Continuing care retirement communities
These senior housing solutions are among the most lucrative, yet most challenging, to own and operate. Continuing care retirement communities offer a mix of different housing types. A resident may start in independent living, then transition to a skilled nursing unit at the same property. These types of communities are attractive to prospective residents because of the stability and flexibility they offer.
Senior housing investing mistakes to avoid
If you believe investing in senior housing is a great way to get a leg up on your financial objectives, carefully consider some of the more common senior housing investment mistakes below. As with all niche markets, this one can pay great dividends, but has its obstacles and nuances to understand and plan for. Some of the prime mistakes new investors make include:
Failure to know the market
If you’re thinking about investing in a market that already has an abundance of independent and assisted living centers, you’re unlikely to find your investment is very successful. Perform extensive research to determine which senior housing sector needs are most pressing in your target sub-market. Or, if those needs have already been met by other investors or private entities, consider shifting your focus to a nearby market that’s underserved.
Develop a senior housing strategy that accounts for local sub-market factors, as well as your own needs and objectives as a real estate professional. If you’re hoping to keep your operating expenses at a minimum and avoid dealing with governmental regulations, for instance, you shouldn’t ever invest in skilled nursing, regardless of where national and regional trends are headed.

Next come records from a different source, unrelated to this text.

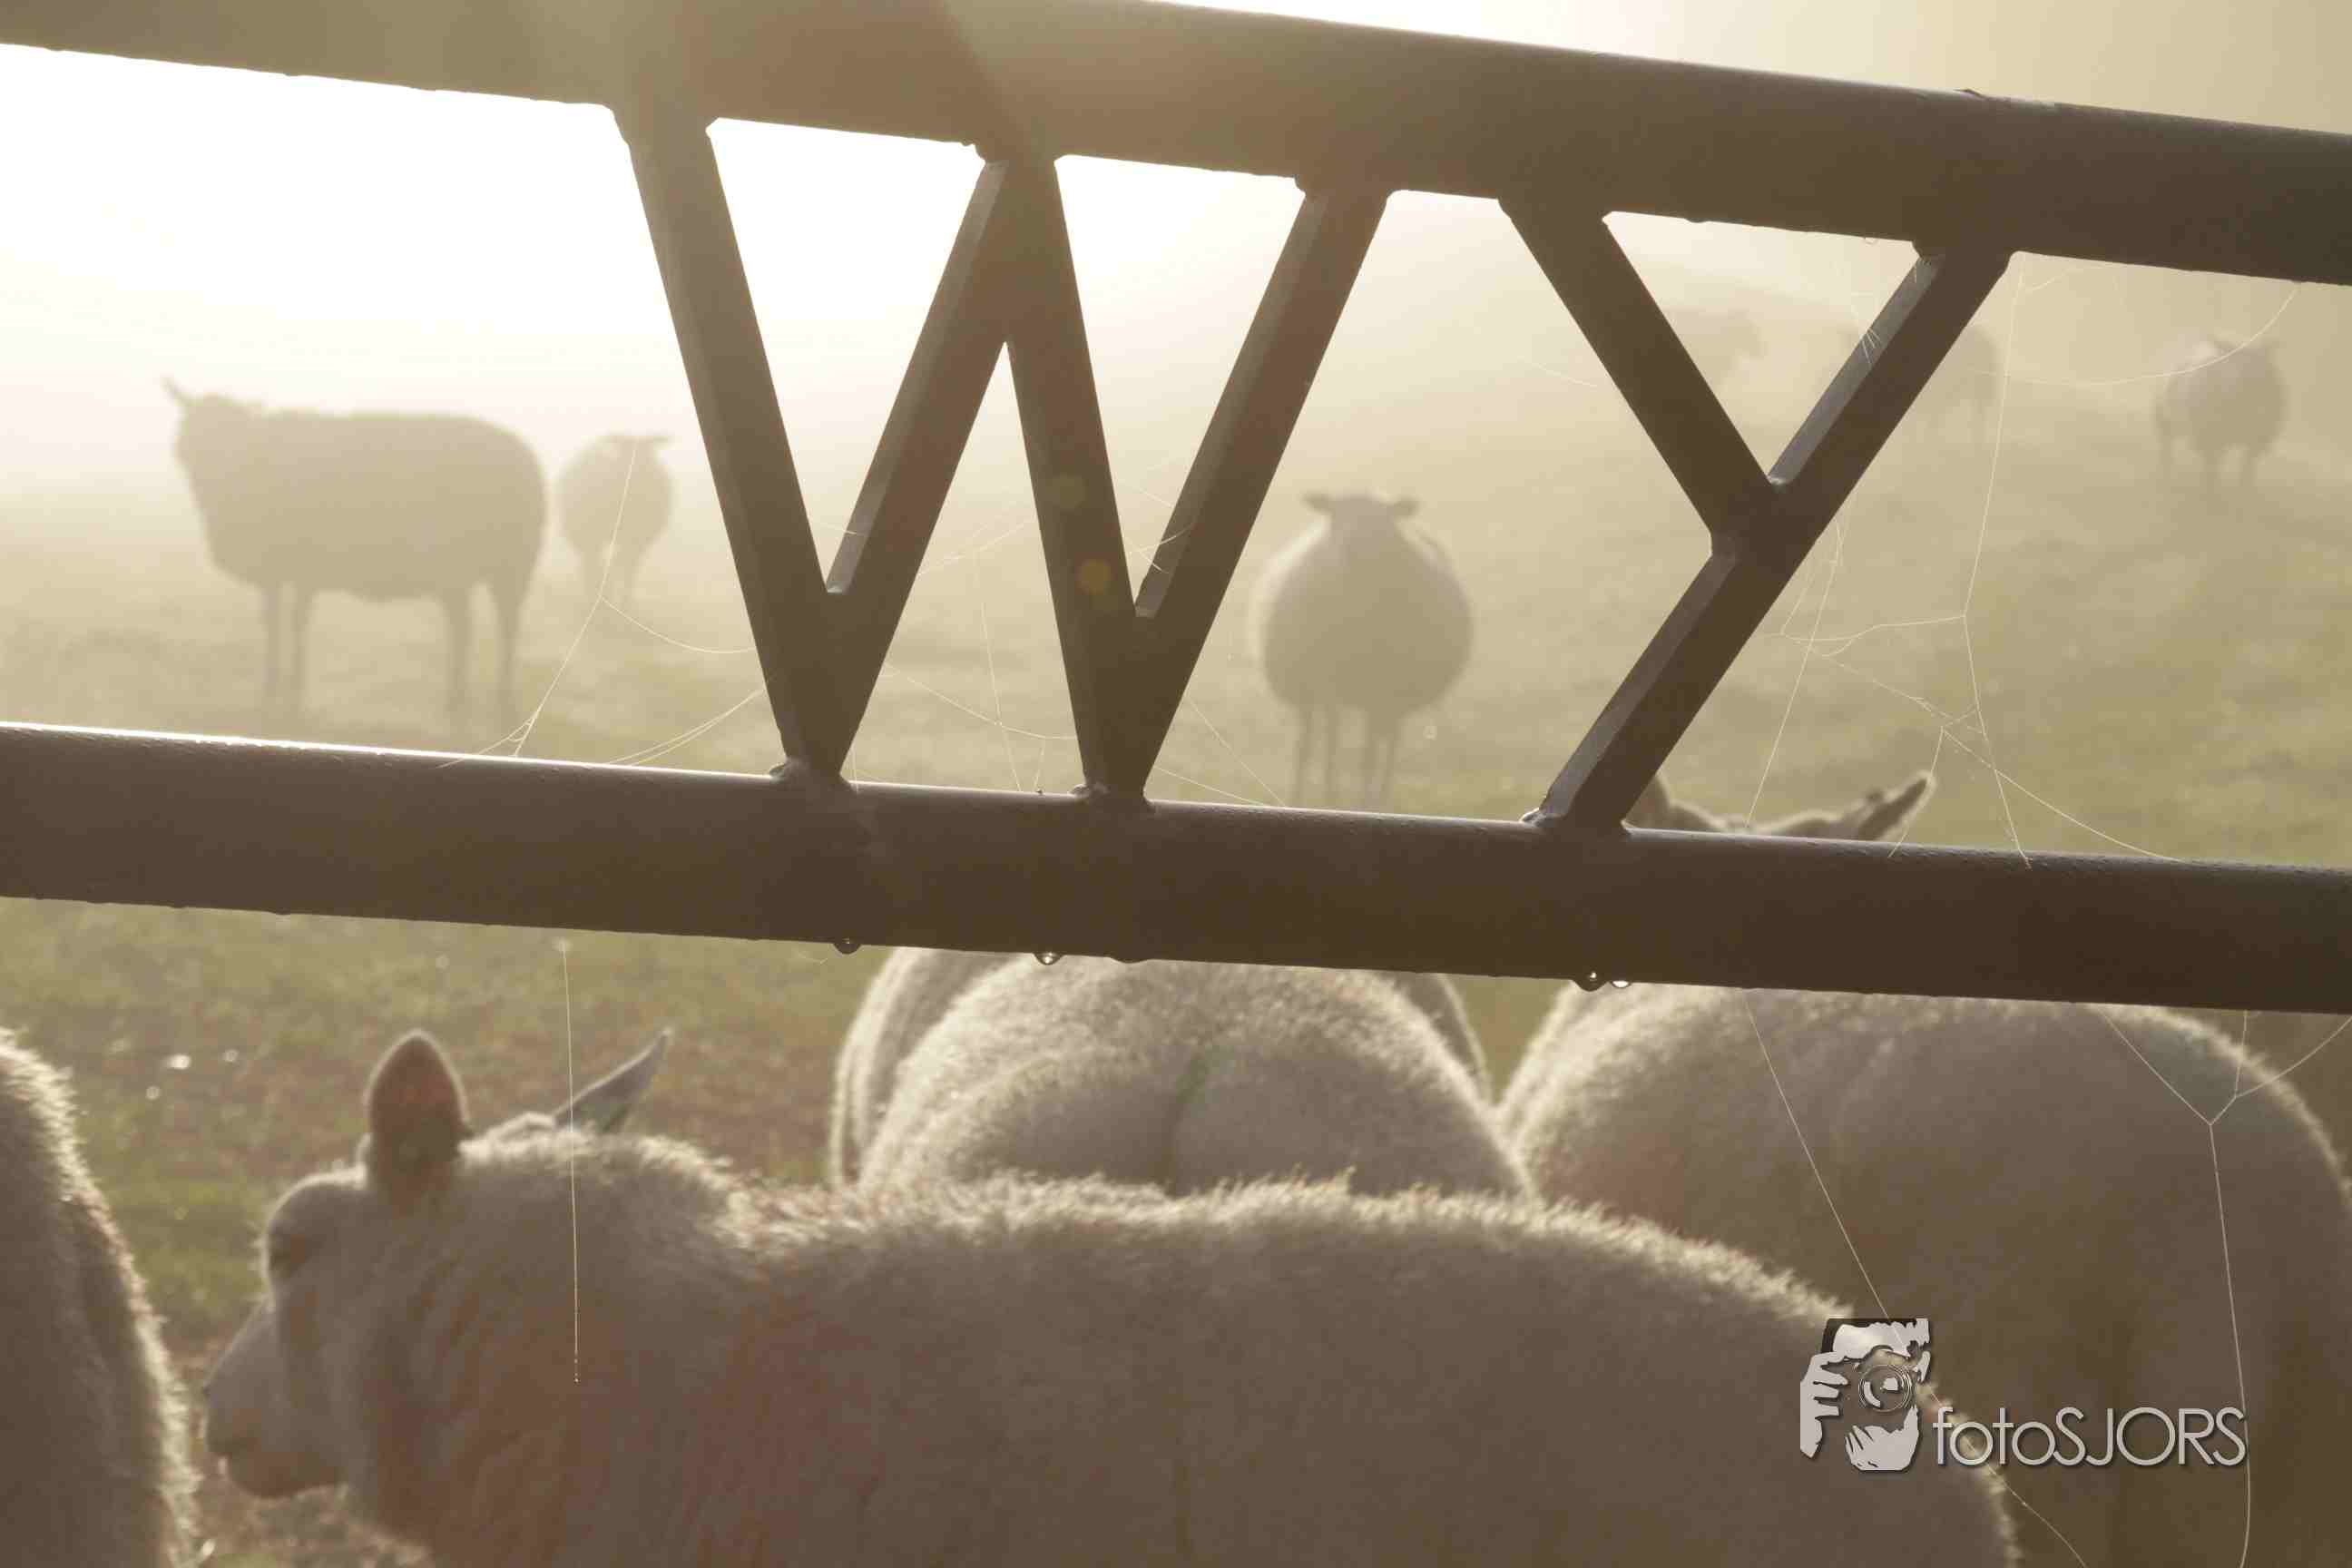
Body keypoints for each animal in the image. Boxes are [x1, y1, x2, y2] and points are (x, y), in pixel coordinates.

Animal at [164, 381, 547, 729]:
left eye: (231, 444)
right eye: (188, 447)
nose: (208, 485)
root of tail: (525, 457)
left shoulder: (294, 566)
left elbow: (289, 623)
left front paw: (285, 691)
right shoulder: (286, 572)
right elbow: (282, 622)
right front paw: (281, 687)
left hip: (508, 565)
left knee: (500, 628)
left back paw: (494, 703)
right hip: (471, 572)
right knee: (469, 627)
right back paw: (465, 701)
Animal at [557, 433, 674, 610]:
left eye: (649, 449)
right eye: (623, 449)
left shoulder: (638, 541)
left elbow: (626, 568)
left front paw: (625, 601)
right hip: (585, 534)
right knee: (592, 565)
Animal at [1250, 490, 1472, 809]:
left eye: (1383, 519)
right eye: (1335, 515)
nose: (1351, 547)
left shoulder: (1377, 692)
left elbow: (1368, 757)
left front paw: (1361, 800)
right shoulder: (1326, 682)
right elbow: (1326, 744)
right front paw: (1324, 796)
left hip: (1394, 696)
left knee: (1388, 745)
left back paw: (1377, 799)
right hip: (1315, 688)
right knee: (1312, 741)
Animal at [2153, 336, 2287, 487]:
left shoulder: (2256, 440)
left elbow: (2246, 470)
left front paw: (2245, 488)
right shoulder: (2209, 440)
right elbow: (2212, 472)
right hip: (2164, 419)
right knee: (2166, 448)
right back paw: (2166, 475)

Placing your eggs in a single basket
As with all real estate investments, senior housing can be a risky purchase. Because of the increased costs associated with operating and owning senior-focused properties, many investors struggle to balance their cash flow. If you’re a first-time investor, senior housing likely isn’t for you. You should think of a senior housing investment as a way to diversify an existing real estate portfolio.

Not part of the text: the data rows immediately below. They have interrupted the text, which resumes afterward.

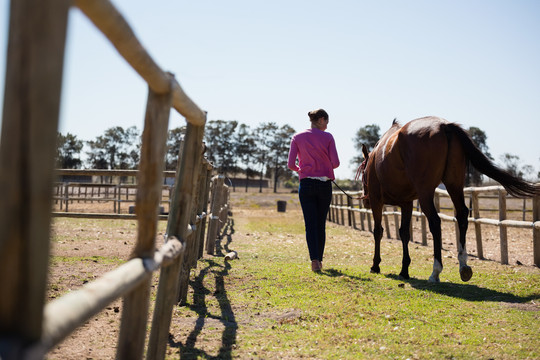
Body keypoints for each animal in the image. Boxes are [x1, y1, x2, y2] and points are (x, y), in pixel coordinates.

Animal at [358, 116, 540, 282]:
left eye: (362, 173)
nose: (365, 201)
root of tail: (444, 126)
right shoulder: (407, 203)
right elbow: (403, 233)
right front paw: (404, 270)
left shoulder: (378, 201)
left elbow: (378, 231)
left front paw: (376, 265)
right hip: (454, 185)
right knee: (462, 215)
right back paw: (463, 266)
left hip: (425, 194)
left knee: (435, 222)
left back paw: (435, 271)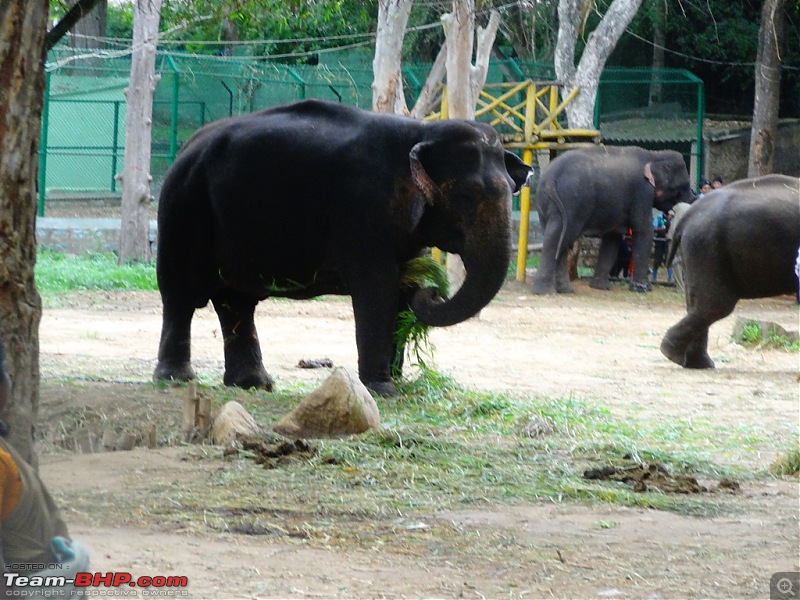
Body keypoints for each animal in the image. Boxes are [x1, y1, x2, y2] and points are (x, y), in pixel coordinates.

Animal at [155, 99, 532, 394]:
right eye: (467, 197)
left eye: (511, 189)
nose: (435, 291)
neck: (421, 131)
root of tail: (187, 147)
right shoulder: (364, 210)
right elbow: (378, 289)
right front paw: (382, 389)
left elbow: (403, 286)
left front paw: (396, 378)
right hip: (183, 207)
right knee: (180, 294)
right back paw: (177, 378)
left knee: (236, 301)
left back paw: (253, 385)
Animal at [532, 146, 692, 296]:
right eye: (683, 186)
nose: (692, 197)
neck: (654, 155)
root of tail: (551, 176)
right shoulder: (642, 191)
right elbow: (644, 230)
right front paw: (643, 289)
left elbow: (612, 238)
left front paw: (601, 287)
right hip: (572, 200)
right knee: (560, 237)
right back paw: (545, 291)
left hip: (545, 203)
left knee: (560, 238)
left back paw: (565, 290)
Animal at [664, 173, 800, 368]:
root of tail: (688, 215)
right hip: (708, 245)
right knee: (715, 305)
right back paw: (675, 354)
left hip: (699, 247)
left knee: (698, 304)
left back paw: (697, 363)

Choosing the wrong operators
The people you hire to operate your senior housing property will ultimately make or break your success with that particular investment. Hire property managers intimately familiar with both your local market, as well as the senior market as a whole. Also, make sure they have a demonstrated track record of observing all relevant laws and regulations.
Using senior housing as an investment vehicle allows you to both reap high returns while also providing the local market with a much-needed resource. Opting to make senior housing a part of your journey toward financial independence can help you diversify your investment strategy. Plus, you’ll make a difference in your community by serving a growing population in need of stable, reliable housing.